Little has been published on the Selous other than Peter Matthiessen’s 1981 book “Sand Rivers,” based on the beloved naturalist’s safari there in 1979 and 1980. Among the joys for Ross of working on “The Selous of Africa” was befriending Matthiessen and talking about the wonders of the area with him before Matthiessen’s death last year.
A native New Yorker, Ross currently splits his time between the Roaring Fork Valley and Cape Town, South Africa. He first went to the Selous in 2009 as a photojournalist, aiming to tell the story of a tour conservationist who converted a bloc previously used for hunting into a destination for photographers.
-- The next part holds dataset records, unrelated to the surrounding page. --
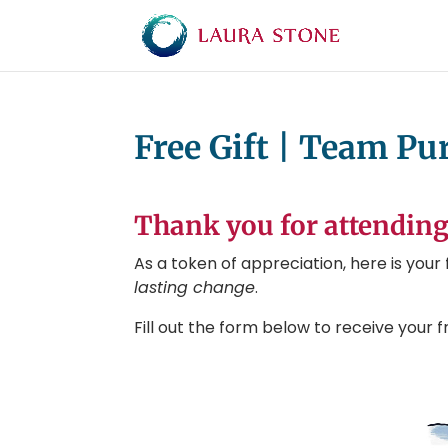
Free Gift | Team P
Thank you for attending
As a token of appreciation, here is you
lasting change
.
Fill out the form below to receive your fr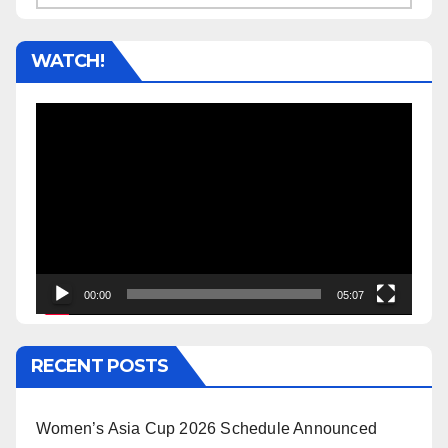
WATCH!
Video
Player
00:00
05:07
RECENT POSTS
Women’s Asia Cup 2026 Schedule Announced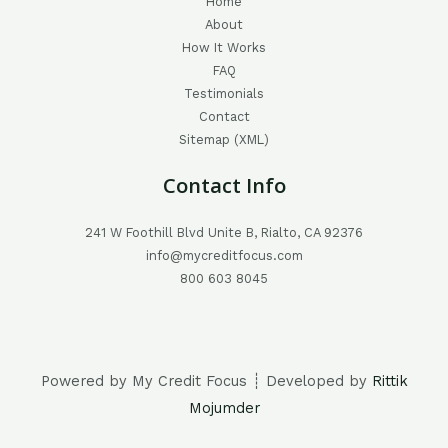
Home
About
How It Works
FAQ
Testimonials
Contact
Sitemap (XML)
Contact Info
241 W Foothill Blvd Unite B, Rialto, CA 92376
info@mycreditfocus.com
800 603 8045
Powered by My Credit Focus ┊ Developed by
Rittik
Mojumder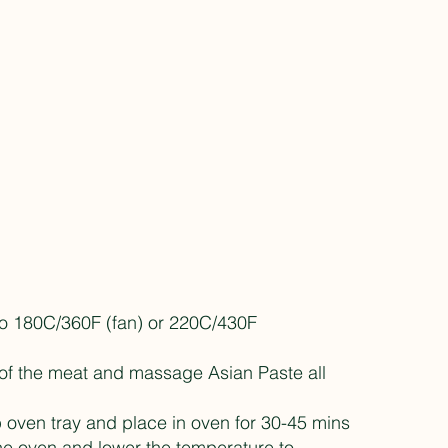
to 180C/360F (fan) or 220C/430F
 of the meat and massage Asian Paste all
 oven tray and place in oven for 30-45 mins
e oven and lower the temperature to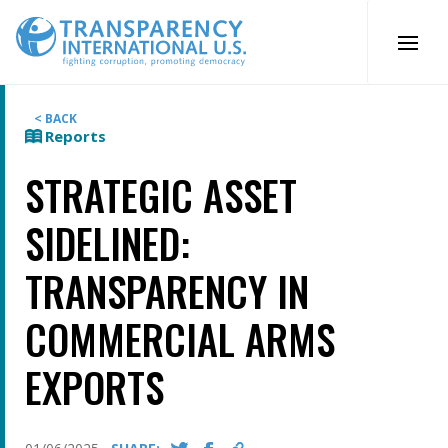
Skip
to
content
< BACK
Reports
STRATEGIC ASSET
SIDELINED:
TRANSPARENCY IN
COMMERCIAL ARMS
EXPORTS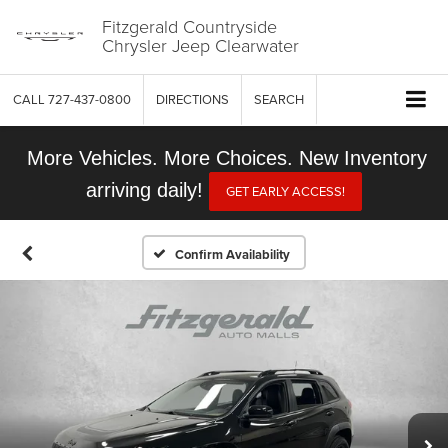
Fitzgerald Countryside
Chrysler Jeep Clearwater
CALL
727-437-0800
DIRECTIONS
SEARCH
More Vehicles. More Choices. New Inventory
arriving daily!
GET EARLY ACCESS!
Confirm Availability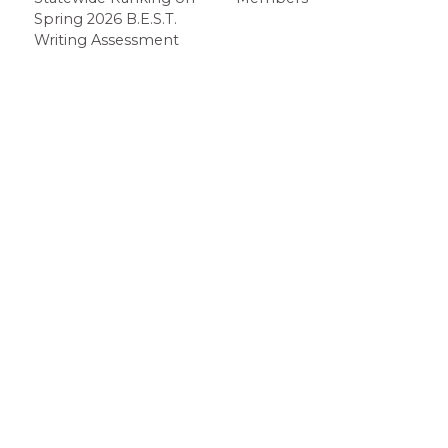
Spring 2026 B.E.S.T.
Writing Assessment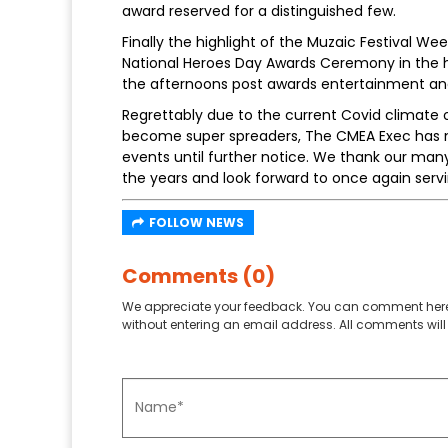
award reserved for a distinguished few.
Finally the highlight of the Muzaic Festival 
National Heroes Day Awards Ceremony in the h
the afternoons post awards entertainment and 
Regrettably due to the current Covid climate o
become super spreaders, The CMEA Exec has m
events until further notice. We thank our many
the years and look forward to once again serv
FOLLOW NEWS
Comments (0)
We appreciate your feedback. You can comment here
without entering an email address. All comments will 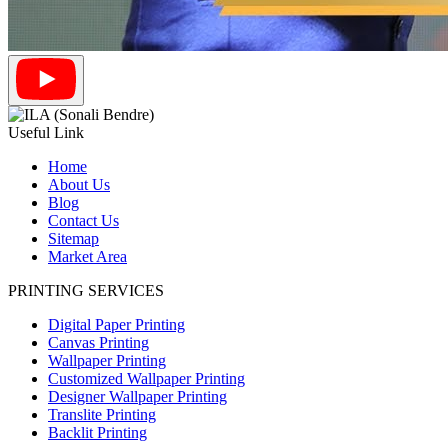
Useful Link
Home
About Us
Blog
Contact Us
Sitemap
Market Area
PRINTING SERVICES
Digital Paper Printing
Canvas Printing
Wallpaper Printing
Customized Wallpaper Printing
Designer Wallpaper Printing
Translite Printing
Backlit Printing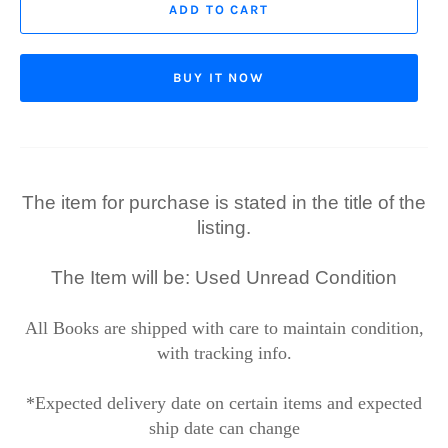
ADD TO CART
BUY IT NOW
The item for purchase is stated in the title of the
listing.
The Item will be: Used Unread Condition
All Books are shipped with care to maintain condition,
with tracking info.
*Expected delivery date on certain items and expected
ship date can change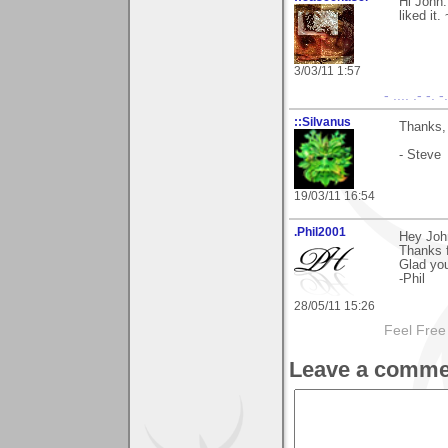
Hi John.
liked it
3/03/11 1:57
- .... .- -. 
::Silvanus
Thanks, 
- Steve
19/03/11 16:54
.Phil2001
Hey Joh
Thanks 
Glad you 
-Phil
28/05/11 15:26
Feel Free
Leave a comme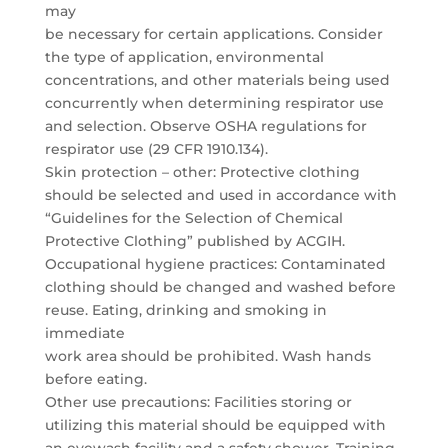
may
be necessary for certain applications. Consider
the type of application, environmental
concentrations, and other materials being used
concurrently when determining respirator use
and selection. Observe OSHA regulations for
respirator use (29 CFR 1910.134).
Skin protection – other: Protective clothing
should be selected and used in accordance with
“Guidelines for the Selection of Chemical
Protective Clothing” published by ACGIH.
Occupational hygiene practices: Contaminated
clothing should be changed and washed before
reuse. Eating, drinking and smoking in
immediate
work area should be prohibited. Wash hands
before eating.
Other use precautions: Facilities storing or
utilizing this material should be equipped with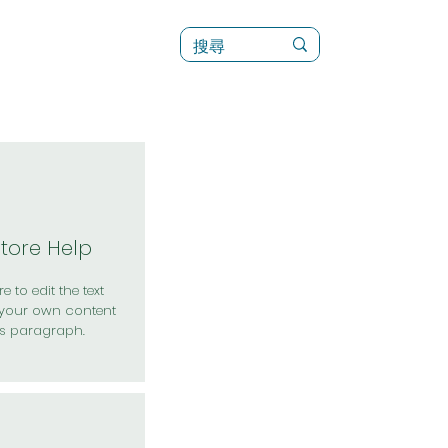
訊
菜單（新）
Store Help
e to edit the text
your own content
is paragraph.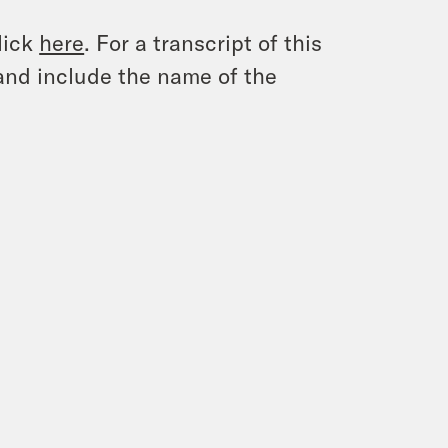
lick
here
. For a transcript of this
and include the name of the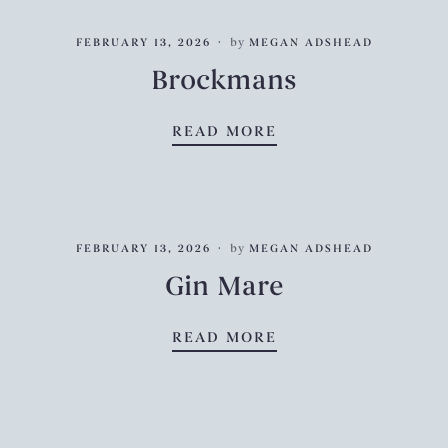
FEBRUARY 13, 2026
by
MEGAN ADSHEAD
Brockmans
BROCKMANS
READ MORE
FEBRUARY 13, 2026
by
MEGAN ADSHEAD
Gin Mare
GIN MARE
READ MORE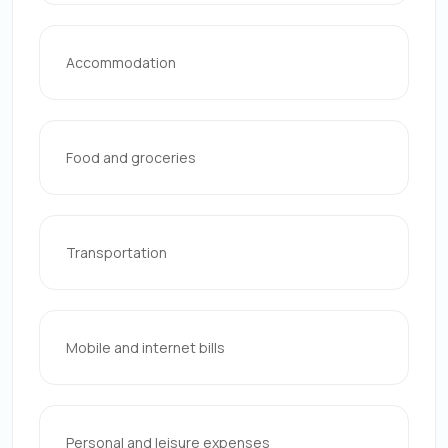
Accommodation
Food and groceries
Transportation
Mobile and internet bills
Personal and leisure expenses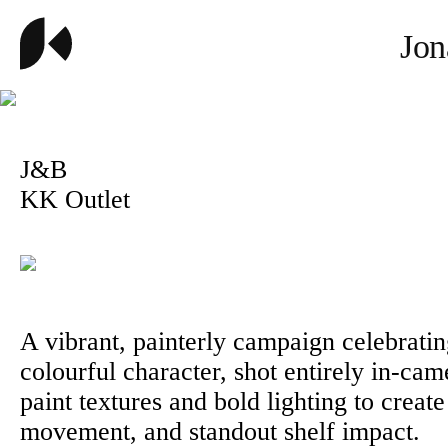
Jon
J&B
KK Outlet
A vibrant, painterly campaign celebrati
colourful character, shot entirely in-cam
paint textures and bold lighting to create
movement, and standout shelf impact.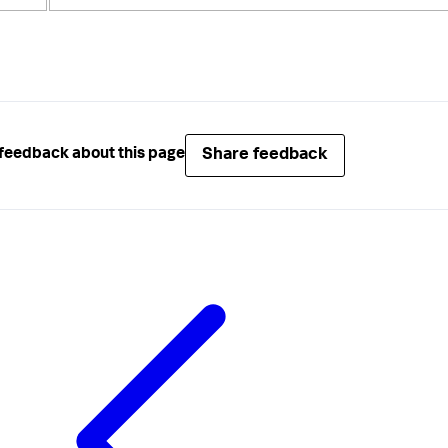
Share feedback
feedback about this page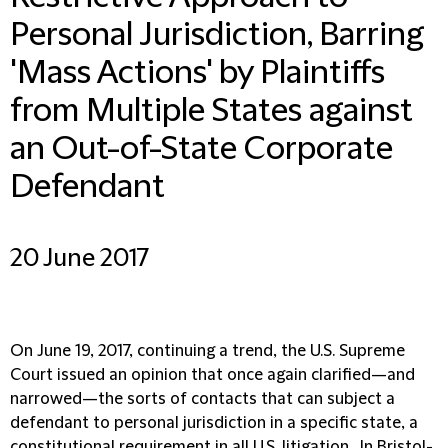
Personal Jurisdiction, Barring
'Mass Actions' by Plaintiffs
from Multiple States against
an Out-of-State Corporate
Defendant
20 June 2017
On June 19, 2017, continuing a trend, the U.S. Supreme
Court issued an opinion that once again clarified—and
narrowed—the sorts of contacts that can subject a
defendant to personal jurisdiction in a specific state, a
constitutional requirement in all U.S. litigation. In Bristol-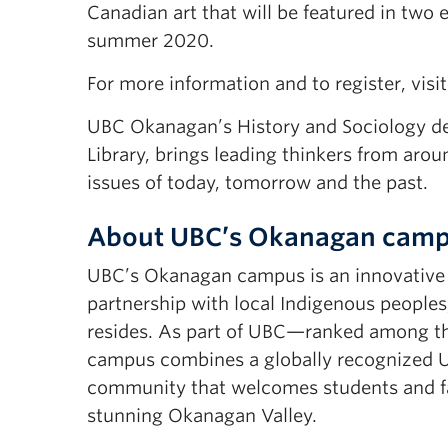
Canadian art that will be featured in two
summer 2020.
For more information and to register, visi
UBC Okanagan’s History and Sociology de
Library, brings leading thinkers from aro
issues of today, tomorrow and the past.
About UBC’s Okanagan cam
UBC’s Okanagan campus is an innovative h
partnership with local Indigenous peoples
resides. As part of UBC—ranked among th
campus combines a globally recognized UB
community that welcomes students and fac
stunning Okanagan Valley.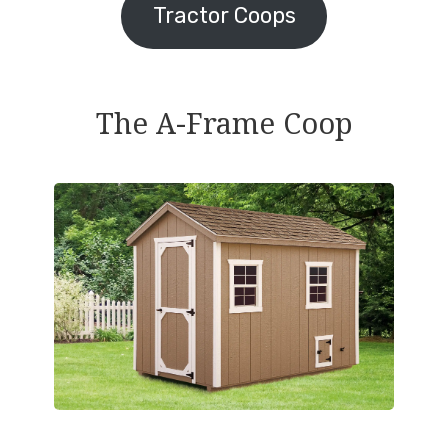
Tractor Coops
The A-Frame Coop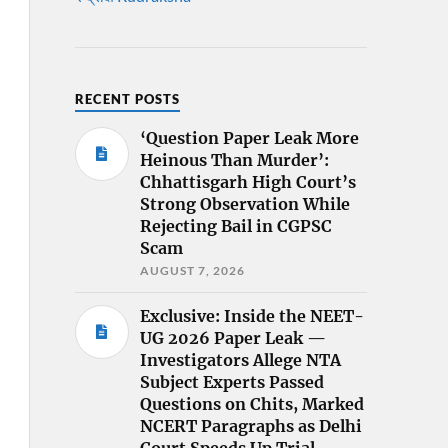
RECENT POSTS
‘Question Paper Leak More
Heinous Than Murder’:
Chhattisgarh High Court’s
Strong Observation While
Rejecting Bail in CGPSC
Scam
AUGUST 7, 2026
Exclusive: Inside the NEET-
UG 2026 Paper Leak —
Investigators Allege NTA
Subject Experts Passed
Questions on Chits, Marked
NCERT Paragraphs as Delhi
Court Speeds Up Trial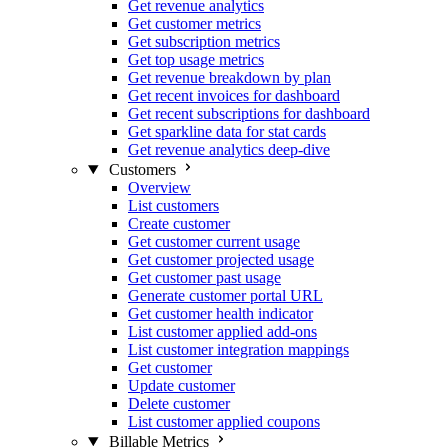
Get revenue analytics
Get customer metrics
Get subscription metrics
Get top usage metrics
Get revenue breakdown by plan
Get recent invoices for dashboard
Get recent subscriptions for dashboard
Get sparkline data for stat cards
Get revenue analytics deep-dive
Customers
Overview
List customers
Create customer
Get customer current usage
Get customer projected usage
Get customer past usage
Generate customer portal URL
Get customer health indicator
List customer applied add-ons
List customer integration mappings
Get customer
Update customer
Delete customer
List customer applied coupons
Billable Metrics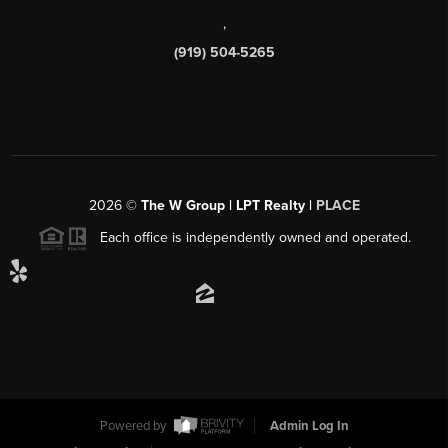
,
(919) 504-5265
2026
©
The W Group | LPT Realty |
PLACE
Each office is independently owned and operated.
Powered by
Admin Log In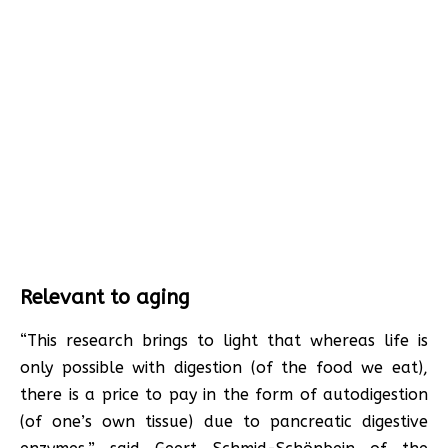
Relevant to aging
“This research brings to light that whereas life is
only possible with digestion (of the food we eat),
there is a price to pay in the form of autodigestion
(of one’s own tissue) due to pancreatic digestive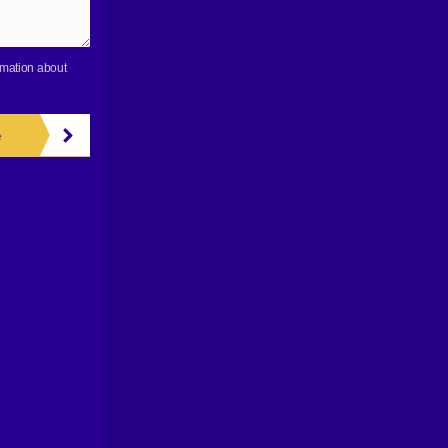
rmation about
e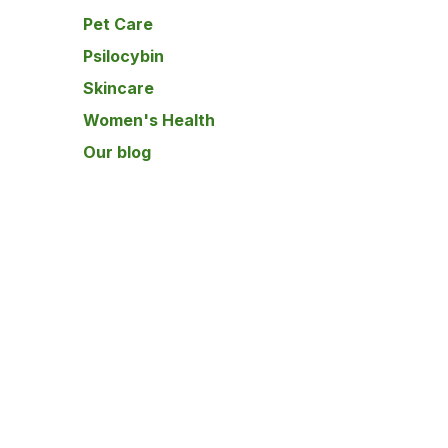
Pet Care
Psilocybin
Skincare
Women's Health
Our blog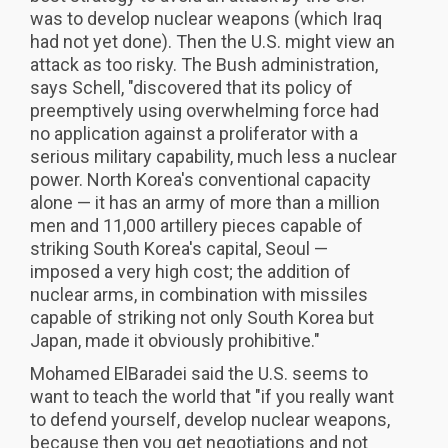
was to develop nuclear weapons (which Iraq
had not yet done). Then the U.S. might view an
attack as too risky. The Bush administration,
says Schell, "discovered that its policy of
preemptively using overwhelming force had
no application against a proliferator with a
serious military capability, much less a nuclear
power. North Korea's conventional capacity
alone — it has an army of more than a million
men and 11,000 artillery pieces capable of
striking South Korea's capital, Seoul —
imposed a very high cost; the addition of
nuclear arms, in combination with missiles
capable of striking not only South Korea but
Japan, made it obviously prohibitive."
Mohamed ElBaradei said the U.S. seems to
want to teach the world that "if you really want
to defend yourself, develop nuclear weapons,
because then you get negotiations and not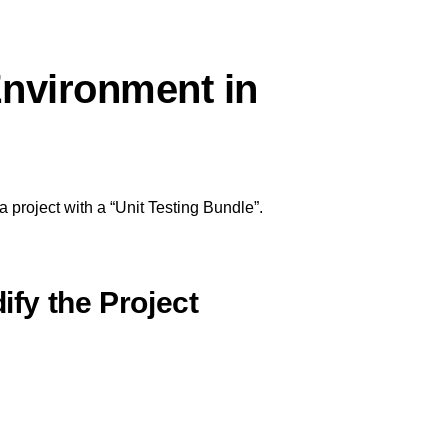
Environment in
a project with a “Unit Testing Bundle”.
ify the Project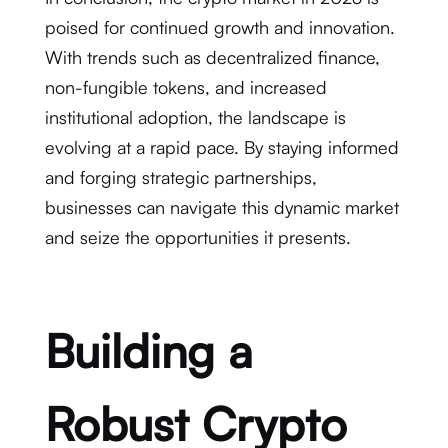
poised for continued growth and innovation.
With trends such as decentralized finance,
non-fungible tokens, and increased
institutional adoption, the landscape is
evolving at a rapid pace. By staying informed
and forging strategic partnerships,
businesses can navigate this dynamic market
and seize the opportunities it presents.
Building a
Robust Crypto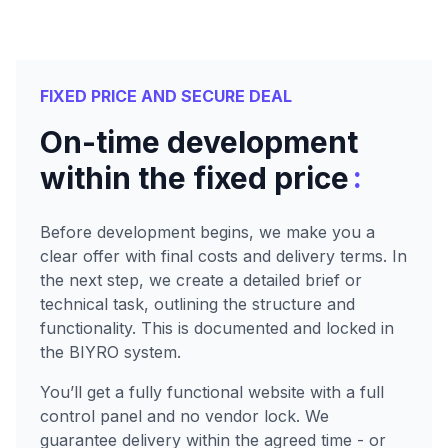
FIXED PRICE AND SECURE DEAL
On-time development
:
within the fixed price
Before development begins, we make you a
clear offer with final costs and delivery terms. In
the next step, we create a detailed brief or
technical task, outlining the structure and
functionality. This is documented and locked in
the BIYRO system.
You’ll get a fully functional website with a full
control panel and no vendor lock. We
guarantee delivery within the agreed time - or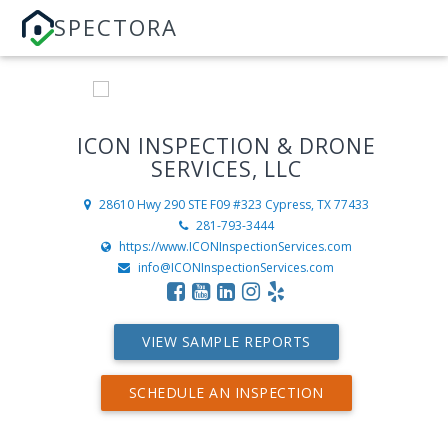
SPECTORA
ICON INSPECTION & DRONE
SERVICES, LLC
28610 Hwy 290 STE F09 #323
Cypress, TX 77433
281-793-3444
https://www.ICONInspectionServices.com
info@ICONInspectionServices.com
VIEW SAMPLE REPORTS
SCHEDULE AN INSPECTION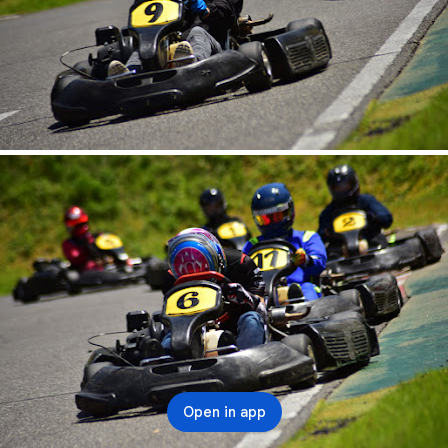
Open in app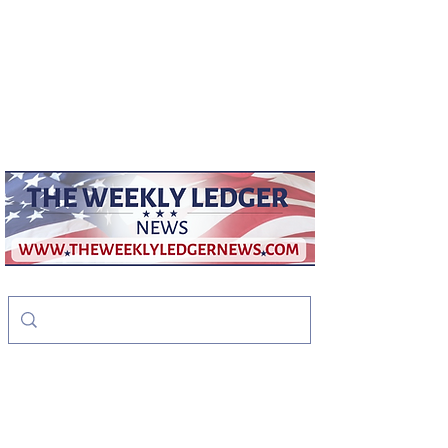
weeklyledger@gmail.com
Office:
256-523-1572
The Weekly Ledger
News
After 10 days, he said, “I realized how amazing it was and that it deserved a much deeper and more substantive look.”
Ross will discuss the project and his photographic African adventures at 5 p.m. today at Explore Booksellers.
Flipping through “The Selous in Africa” with Ross, it’s evident that every photograph in it has a story to tell. The one of the fish eagle plucking the crocodile out of the water, for instance, resulted from one of hundreds of days spent wandering the savanna, when he and a guide spotted the bird picking at something in the distance.
“We figured it was just eating something. We said, ‘Let’s go check it out,’ and all of a sudden it took off with this young crocodile — I had time to get off two or three frames, and I didn’t realize what I had until I got back to camp,” he said.
Once, while Ross was photographing a lioness gnawing on a carcass, two lions from its pride began stalking toward him on either side of him in the brush — signaling his time to leave.
“I don’t know what they would have done, but they were definitely moving toward us and didn’t want us there,” he said.
Having left his Nikon on a camera trap one night outside his tent, it was chewed seemingly beyond repair by a hyena. When he returned to the U.S., he brought the camera to a shop, which took pity on him and rebuilt the whole thing for the regular repair charge.
“They knew I couldn’t make up a story like that,” he said.